Is your data coming into Splunk without a time field?
Yeah, I also don't really get the question
sorry, I was going to add more detail but got called away. The time in the event, is the local time for the system where the log is generated. We do not want Splunk or Cribl to adjust the time
We thought by using auto timestamp and setting it to local would keep the local tme.
What is the timestamp you are expecting from the original event in Cribl? I can think of a few ways to maintain that is its in the Cribl _raw
There are no other timestamps in the event, other than the first one. Here is a snip of the raw event.
2023/03/07 10:52:49.815 stAgentSvc p581c t34f0 info tunnel.cpp:841 nsTunnel TLS [sessId 1] Tunneling flow
Local means the timezone on the Cribl worker itself. If you want to adjust the time to UTC, then you'll need to specify UTC in the "Default Timezone" box.

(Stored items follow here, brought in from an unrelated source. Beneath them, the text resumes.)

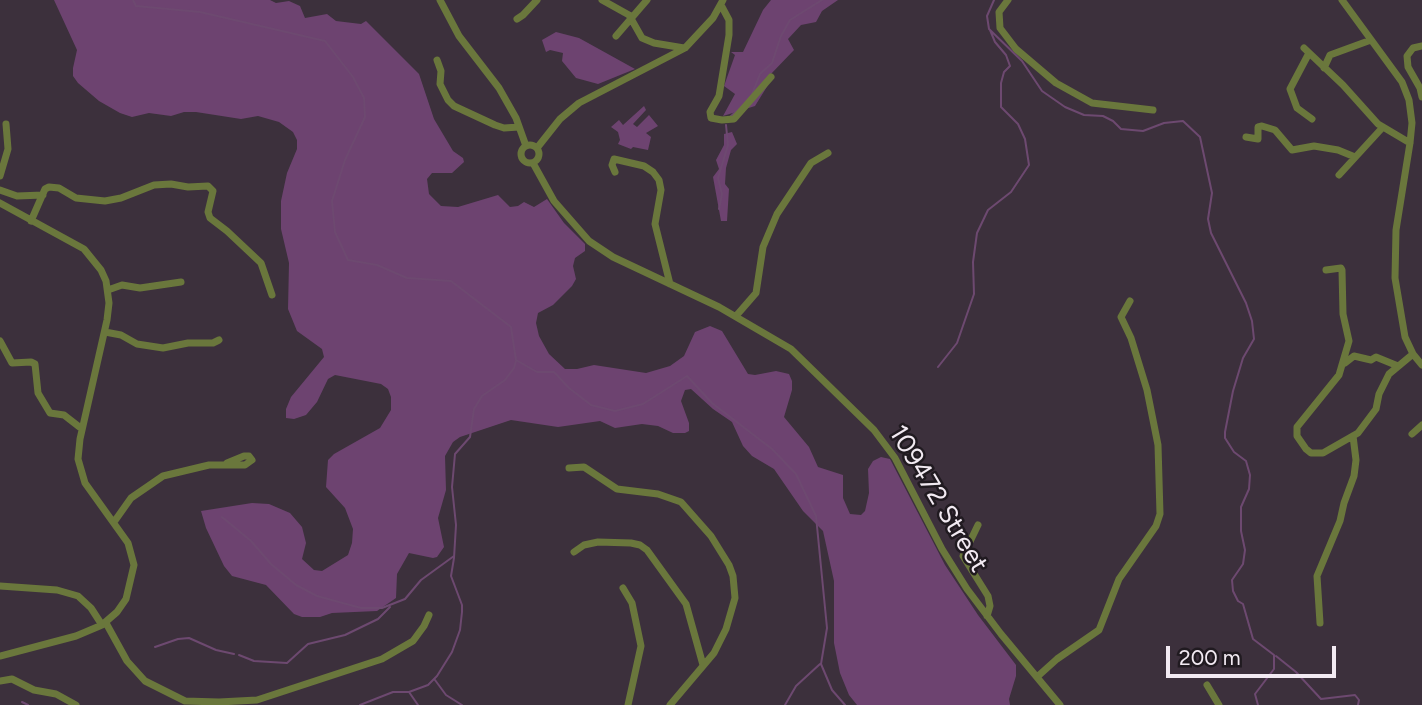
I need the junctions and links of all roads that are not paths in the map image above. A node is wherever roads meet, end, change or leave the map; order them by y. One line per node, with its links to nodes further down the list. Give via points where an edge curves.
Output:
1 (440, 0): 23 (street, via 459,36 499,88)
2 (537, 0): 8 (street)
3 (602, 0): 9 (street)
4 (647, 0): 9 (street)
5 (1009, 0): 20 (street, via 998,16 1004,35 1056,83 1092,103)
6 (1342, 0): 11 (street)
7 (722, 3): 13 (street); 18 (street, via 729,35 711,118 734,119)
8 (517, 19)
9 (632, 19): 10 (street); 13 (street, via 642,38)
10 (616, 36)
11 (1371, 40): 15 (street); 26 (street, via 1406,91)
12 (1422, 46): 19 (street, via 1407,56)
13 (685, 48): 28 (street, via 579,103)
14 (1309, 53): 15 (street); 17 (street); 21 (street, via 1290,89 1297,108)
15 (1330, 55): 17 (street)
16 (437, 60): 23 (street, via 440,84 454,106 504,128)
17 (1324, 68): 24 (street)
18 (771, 78)
19 (1422, 97)
20 (1153, 110)
21 (1312, 119)
22 (6, 124): 34 (street, via 8,149)
23 (519, 127): 27 (street)
24 (1383, 127): 26 (street); 30 (street)
25 (1246, 137): 30 (street, via 1258,139 1258,127 1262,127 1275,131 1292,150 1314,146)
26 (1410, 143): 49 (street, via 1394,261 1400,320)
27 (526, 146): 28 (street); 31 (street, via 520,152 522,159)
28 (537, 148): 31 (street)
29 (828, 153): 45 (street, via 811,163 776,214 762,247 756,293)
30 (1355, 157): 33 (street)
31 (534, 163): 41 (street, 109472 Street, via 554,201 589,241)
32 (615, 172): 41 (street, via 614,159 643,166 659,180 655,224)
33 (1339, 175)
34 (0, 176)
35 (0, 190): 36 (street, via 27,197)
36 (43, 195): 38 (street); 43 (street, via 54,186 76,198 105,201 154,185 208,186 213,191 210,218 261,263)
37 (0, 204): 38 (street)
38 (31, 221): 42 (street, via 84,249 101,270)
39 (1326, 270): 50 (street, via 1341,268 1343,272 1349,341)
40 (181, 282): 42 (street)
41 (670, 284): 45 (street, 109472 Street)
42 (108, 290): 46 (street)
43 (272, 295)
44 (1130, 301): 70 (street, via 1121,317 1133,344 1158,445 1160,514 1119,579 1099,630)
45 (736, 316): 65 (street, 109472 Street, via 804,359 886,444 942,548)
46 (106, 332): 47 (street, via 163,348); 54 (street)
47 (219, 340)
48 (0, 341): 54 (street, via 12,363 35,364 38,393 50,413 64,415)
49 (1413, 354): 51 (street); 52 (street)
50 (1343, 365): 52 (street, via 1354,356 1376,357); 56 (street, via 1336,381 1300,422 1297,436 1316,454)
51 (1422, 365)
52 (1398, 366): 56 (street, via 1384,382 1372,417)
53 (1422, 425): 55 (street)
54 (82, 429): 59 (street, via 78,452 83,477)
55 (1412, 434)
56 (1353, 436): 66 (street, via 1354,476 1317,576)
57 (228, 464): 59 (street, via 189,468 156,480 127,502)
58 (569, 468): 69 (street, via 584,467 624,492 657,494 681,502 724,554 735,598 719,646)
59 (114, 522): 67 (street, via 128,543 134,565 127,599)
60 (978, 525): 65 (street, via 963,556 988,596)
61 (574, 552): 69 (street, via 598,542 640,545 647,550 686,604)
62 (0, 586): 67 (street, via 78,596)
63 (623, 588): 75 (street, via 632,603 641,646)
64 (429, 615): 73 (street, via 413,641 368,664 257,700)
65 (987, 616): 70 (street, 109472 Street)
66 (1320, 623)
67 (104, 624): 68 (street); 73 (street, via 136,673)
68 (0, 656)
69 (703, 665): 76 (street)
70 (1037, 677): 77 (street, 109472 Street)
71 (0, 681): 74 (street, via 12,679)
72 (1207, 685): 78 (street)
73 (184, 703)
74 (76, 705)
75 (628, 705)
76 (670, 705)
77 (1060, 705)
78 (1219, 705)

I would also encourage you to adjust this on your Event Breaker/Source. For Syslog, this is under Advanced Settings.
Are Cribl and that source running on the same timezone?
If not, how should Cribl (or Splunk) crystalbally guess the timezone on the remote box?
Also, the display in Splunk is based on the Splunk users timezone setting
The logs are from systems all over the world, and it looks like the log entry uses the system time.
Yeah, then that's the issue you have
Syslog is an old and crappy standard that never included timezones because, to be fair, when it was invented nobody thought about worldwide log collection and stuff
My $0.02 here... use a lookup to determine the sender's timezone. Use this to then feed to the `C.Time.adjustTz()` function.
I do this in the PAN pack. https://github.com/criblpacks/cribl-palo-alto-networks/blob/master/default/pipelines/pan_traffic/conf.yml#L227-L228
these are not syslog, these are collected via the Splunk UF installed on the system
Ah, you're right, my concentration was disturbed by a 4 year old gremlin
Mh, UFs should transport the system time zone but I vaguely remember that that doesn't work super well and/or wasn't supported by Cribl
yep, that is what is odd. I do not remember really ever running into this before
I assume most of the time your logs had timezone info, or the sender and Cribl where in the same time zone
Default Time Zone for the Splunk TCP source is also `Local` . <@UQA16GHUN> can you run the command `date` on your Stream worker to see the configured time zone?
You can use C.Time.strftime and grab the Cribl raw _time and convert all of it to UTC if you're looking for a singular time zone use. The last parameter of True/False is the setting you'll want to look at
The issue here is that these logs come from a timezone different than the Cribl timezone and that zone information is missing from the event
So you effectively have to keep a lookup or something else to derive the timezone from hostname etc
I see what you're saying
Or, what you can do, if your logs have no delay, determine difference between recognized timestamp and current time. That delay is likely very close to a multiple of 1 hour. If that's the case, use that multiple and add/subtract it from the timestamp
Brendan, I am having the linux engineer run that when thye get back, but I am almost 100% positive that it is in UTC. All servers/appliances are set to UTC
Same for Cribl?
I think what I am going to do is just use index time. It is not ideal, but to keep up with all the 1000's of desktops is not sustainable.
The latest release of Cribl supports S2S v4 which would accept the OS time when the UF connects to Cribl.
Does that help at least for the Splunk side of things?